Boss Parisi nega il ruolo di capo carismatico del clan e respinge le accuse
BARI - Non si riconosce come il “capo carismatico e autoritario” dell’associazione mafiosa che porta il suo nome, il clan Parisi. Così il boss del quartiere Japigia di Bari, ‘Savinuccio’ Parisi, ha escluso di aver utilizzato un linguaggio “criptico e allusivo” in riferimento a vicende di mafia durante le videochiamate effettuate dal carcere di Terni, dove è detenuto, con i suoi familiari.
I dialoghi intercettati, secondo quanto dichiarato oggi da Parisi al gup Giuseppe De Salvatore (collegato in videoconferenza), avrebbero avuto esclusivamente carattere familiare. Il boss ha negato di aver veicolato messaggi verso l’esterno o di aver dato il proprio assenso per risolvere controversie interne al clan, sostenendo di non essere stato messo al corrente di determinate vicende.
Parisi, assistito dall’avvocato Rubio Di Ronzo, è stato ascoltato oggi nell’ambito del processo con rito abbreviato in cui sono imputate 108 persone coinvolte nell’inchiesta ‘Codice interno’, che ha svelato i presunti intrecci tra mafia, politica e imprenditoria a Bari.

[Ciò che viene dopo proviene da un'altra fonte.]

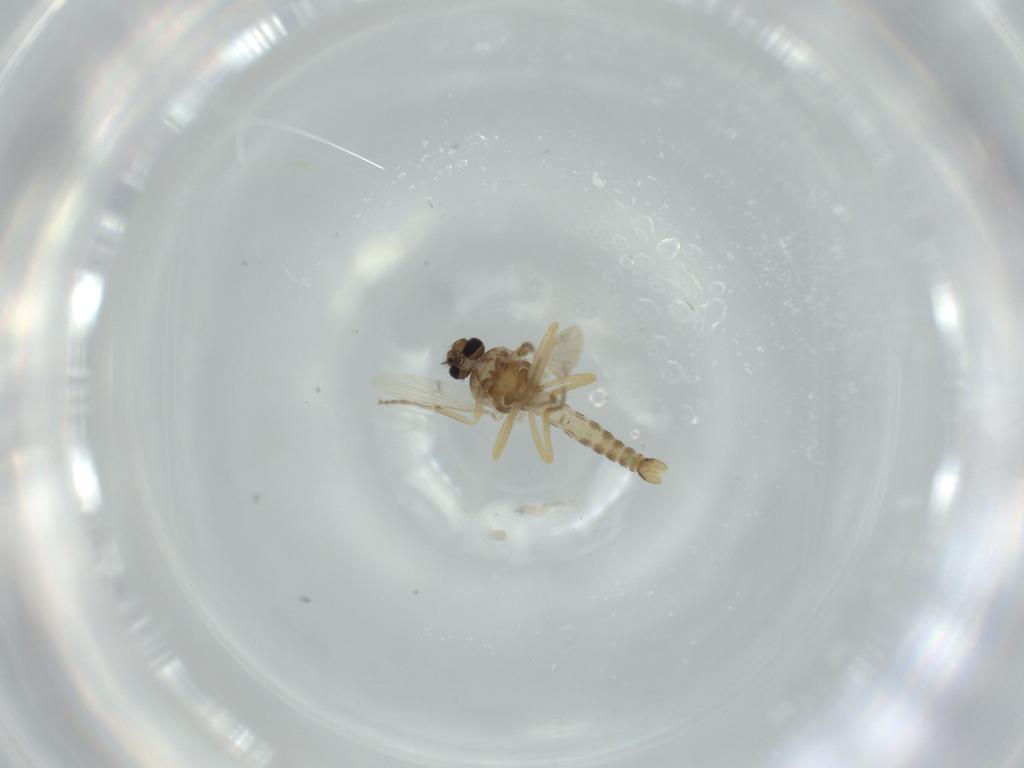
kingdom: Animalia
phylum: Arthropoda
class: Insecta
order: Diptera
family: Ceratopogonidae
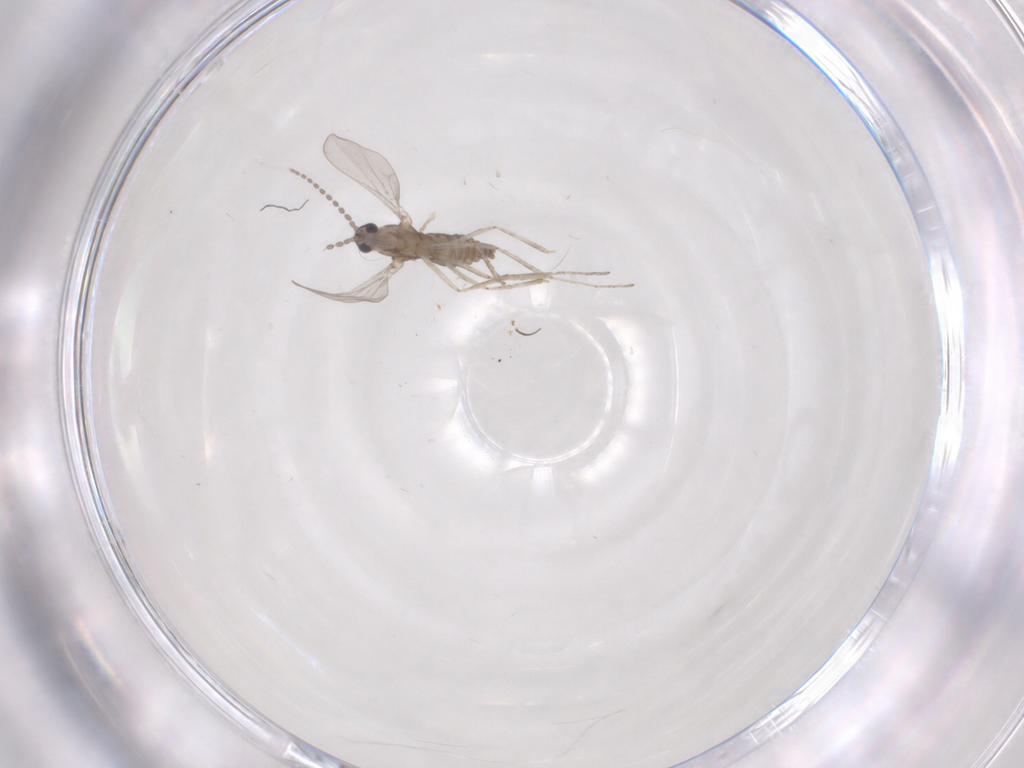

A Parisi viene contestato il ruolo di vertice del clan che, nel 2019, secondo la Direzione Distrettuale Antimafia (Dda), avrebbe contribuito al presunto scambio elettorale politico-mafioso con protagonista l’ex consigliere regionale pugliese Giacomo Olivieri. Quest’ultimo si trova in carcere dallo scorso 26 febbraio, data in cui furono eseguiti i 130 arresti legati all’operazione. Parisi ha ribadito la propria estraneità alle accuse.
Durante l’udienza, Parisi ha parlato anche del figlio Tommaso, cantante neomelodico noto come Tommy Parisi, anch’egli detenuto in relazione a questo processo, affermando di aver sempre cercato di tenerlo lontano dagli affari del clan. A fine udienza, il boss ha rivolto saluti e baci alla telecamera e ha fatto un gesto del cuore con le mani, probabilmente indirizzato proprio al figlio, venendo richiamato dal gup. La Dda ha chiesto nei suoi confronti una condanna a 20 anni di reclusione.
Secondo le ricostruzioni della Dda, nel 2019 Olivieri avrebbe pagato persone legate ai clan Parisi, Strisciuglio e Montani per favorire l’elezione al consiglio comunale della moglie, Maria Carmen Lorusso. Durante l’esame del 12 febbraio, Olivieri ha negato di essere a conoscenza dei legami con i clan delle persone coinvolte, pur ammettendo di aver distribuito buoni pasto e buoni benzina. Ha dichiarato che il suo obiettivo non era far eleggere la moglie, ma “indebolire” il centrodestra, in base a un “progetto politico” concordato con il governatore pugliese Michele Emiliano.
Quest’ultimo ha annunciato querela nei confronti di Olivieri.